Beware of Fake Cybersecurity Companies
Cyber adversaries can be condemned for their evil ways, but their innovations never cease to amaze us. In the latest hacking scheme, North Korean government-backed attackers create fake security companies to launch malware attacks on cybersecurity researchers.
The fake cybersecurity company by the name of ‘SecuriElite’ claims to provide software security assessments, pen tests, and exploits. The threat actors have also created several Twitter and LinkedIn accounts where they claim to be this fake company’s employees. Any unsuspecting user who reaches their website by following the link in any of these fake social media accounts is sure to trigger a browser exploit. The authorities have suspended seven fake LinkedIn profiles and 8 Twitter profiles since the campaign went live on 17th March.

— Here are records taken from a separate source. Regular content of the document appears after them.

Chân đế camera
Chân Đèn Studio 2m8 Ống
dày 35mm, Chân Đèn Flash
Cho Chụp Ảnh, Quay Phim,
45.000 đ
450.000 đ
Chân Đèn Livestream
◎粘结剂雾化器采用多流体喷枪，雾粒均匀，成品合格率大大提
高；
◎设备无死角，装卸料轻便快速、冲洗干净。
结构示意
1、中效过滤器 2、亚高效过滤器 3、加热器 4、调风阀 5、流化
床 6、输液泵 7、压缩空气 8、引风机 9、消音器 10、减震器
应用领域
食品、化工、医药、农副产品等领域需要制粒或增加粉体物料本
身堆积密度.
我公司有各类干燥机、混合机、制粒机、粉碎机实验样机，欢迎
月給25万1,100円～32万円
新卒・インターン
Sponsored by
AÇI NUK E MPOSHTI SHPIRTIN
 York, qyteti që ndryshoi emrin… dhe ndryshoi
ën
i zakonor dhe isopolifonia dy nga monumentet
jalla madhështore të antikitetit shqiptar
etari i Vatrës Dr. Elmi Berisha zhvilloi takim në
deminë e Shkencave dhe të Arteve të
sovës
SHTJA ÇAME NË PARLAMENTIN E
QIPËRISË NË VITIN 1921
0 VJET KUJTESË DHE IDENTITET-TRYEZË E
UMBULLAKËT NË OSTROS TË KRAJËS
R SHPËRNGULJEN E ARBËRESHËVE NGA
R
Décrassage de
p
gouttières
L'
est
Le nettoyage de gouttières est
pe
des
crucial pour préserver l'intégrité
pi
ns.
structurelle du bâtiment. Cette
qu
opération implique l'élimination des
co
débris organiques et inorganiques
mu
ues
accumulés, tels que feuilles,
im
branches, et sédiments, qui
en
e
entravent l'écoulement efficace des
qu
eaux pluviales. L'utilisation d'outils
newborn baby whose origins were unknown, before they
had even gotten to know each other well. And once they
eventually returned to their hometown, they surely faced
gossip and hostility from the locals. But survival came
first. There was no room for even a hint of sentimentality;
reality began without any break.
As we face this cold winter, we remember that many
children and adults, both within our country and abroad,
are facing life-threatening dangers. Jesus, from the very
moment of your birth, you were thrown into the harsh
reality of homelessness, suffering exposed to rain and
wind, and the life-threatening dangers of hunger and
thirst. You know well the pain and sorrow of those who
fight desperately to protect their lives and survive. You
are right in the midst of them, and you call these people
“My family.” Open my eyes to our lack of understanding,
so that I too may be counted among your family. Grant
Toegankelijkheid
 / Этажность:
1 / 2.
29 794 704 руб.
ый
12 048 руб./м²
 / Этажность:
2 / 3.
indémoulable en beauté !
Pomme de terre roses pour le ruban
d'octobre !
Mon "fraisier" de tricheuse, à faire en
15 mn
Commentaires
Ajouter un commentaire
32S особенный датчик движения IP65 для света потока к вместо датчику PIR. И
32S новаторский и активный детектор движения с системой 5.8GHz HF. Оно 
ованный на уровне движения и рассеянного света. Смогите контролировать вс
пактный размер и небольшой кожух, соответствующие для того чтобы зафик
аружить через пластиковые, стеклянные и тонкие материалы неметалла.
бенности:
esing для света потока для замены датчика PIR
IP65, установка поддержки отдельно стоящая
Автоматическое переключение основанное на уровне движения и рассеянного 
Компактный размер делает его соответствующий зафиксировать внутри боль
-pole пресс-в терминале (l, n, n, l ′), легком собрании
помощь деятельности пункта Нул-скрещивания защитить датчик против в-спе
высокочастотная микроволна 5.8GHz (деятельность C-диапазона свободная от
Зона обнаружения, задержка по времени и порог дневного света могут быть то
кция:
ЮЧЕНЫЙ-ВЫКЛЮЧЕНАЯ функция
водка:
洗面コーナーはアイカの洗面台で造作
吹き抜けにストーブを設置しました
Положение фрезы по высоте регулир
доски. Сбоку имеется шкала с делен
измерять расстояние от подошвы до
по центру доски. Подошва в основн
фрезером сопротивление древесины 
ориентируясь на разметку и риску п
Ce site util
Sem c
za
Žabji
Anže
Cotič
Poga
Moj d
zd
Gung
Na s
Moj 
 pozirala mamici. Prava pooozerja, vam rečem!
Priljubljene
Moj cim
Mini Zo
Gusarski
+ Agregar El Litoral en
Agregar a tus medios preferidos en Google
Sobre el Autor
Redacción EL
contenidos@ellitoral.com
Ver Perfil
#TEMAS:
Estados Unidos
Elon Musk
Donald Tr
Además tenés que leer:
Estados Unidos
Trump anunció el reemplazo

The adversaries aim to build a rapport with cybersecurity researchers using these fake research blogs, cybersecurity websites, and social media accounts. This incident was followed by a revelation from the South Korean cybersecurity firm ENKI that a zero-day exploit has been detected in Internet Explorer. The malicious actors wish to use security researchers as pawns to stay abreast of zero-day research and use the unpatched vulnerabilities to more targeted and severe attacks.
Two Hackers Manipulated Chinese Identity Verification System
Facial recognition is widely used in China for identity verification, but two threat actors have manipulated this security measure in a recent incident. Two hackers in china have conned a government-run identity verification system using an app that converts photos to videos.
They tricked the State Taxation Administration’s identity verification system using high-definition photos of some of the actual employees and converted those to videos. These malicious hackers then used a smartphone that let them bypass the camera during facial authentication and played their concocted videos while the facial recognition test was happening. Once they were in, the attackers issued fake invoices and hoped to be paid. This wasn’t their first time messing with facial recognition systems. Legal actions await this duo for meddling with cybersecurity tools.
Ziggy Ransomware Shuts Down, Refunds to Victims
Can cyber criminals mend their ways and become ethical hackers? Well, the Ziggy ransomware administrator sure has plans of becoming a ransomware hunter. Ziggy reached its end of the operation in February this year. Since then, its administrator has been doing unusual things. They announced that they regret their actions and would publish all decryption keys. The next day (on 7th February), Ziggy released an SQL file with 922 decryption keys and a decryption tool to make things easy for victims. They also provided the source code for a decryptor that operates without an internet connection.
Now the Ziggy administrator has made another announcement and said that they fear the consequences of being caught by law enforcement. That’s why they will return victims all the money they paid as ransom. An email address has been provided (ziggyransomware@secmail.pro) where victims can send payment proofs and computer ID. The money would be credited to their bitcoin wallet in two weeks.
The Ziggy administrator clarified that the refund would be made at the Bitcoin value on the payment day. They further stated that they belonged from a third-world country and had to sell their house to gather the required funds to make the refunds to Ziggy victims.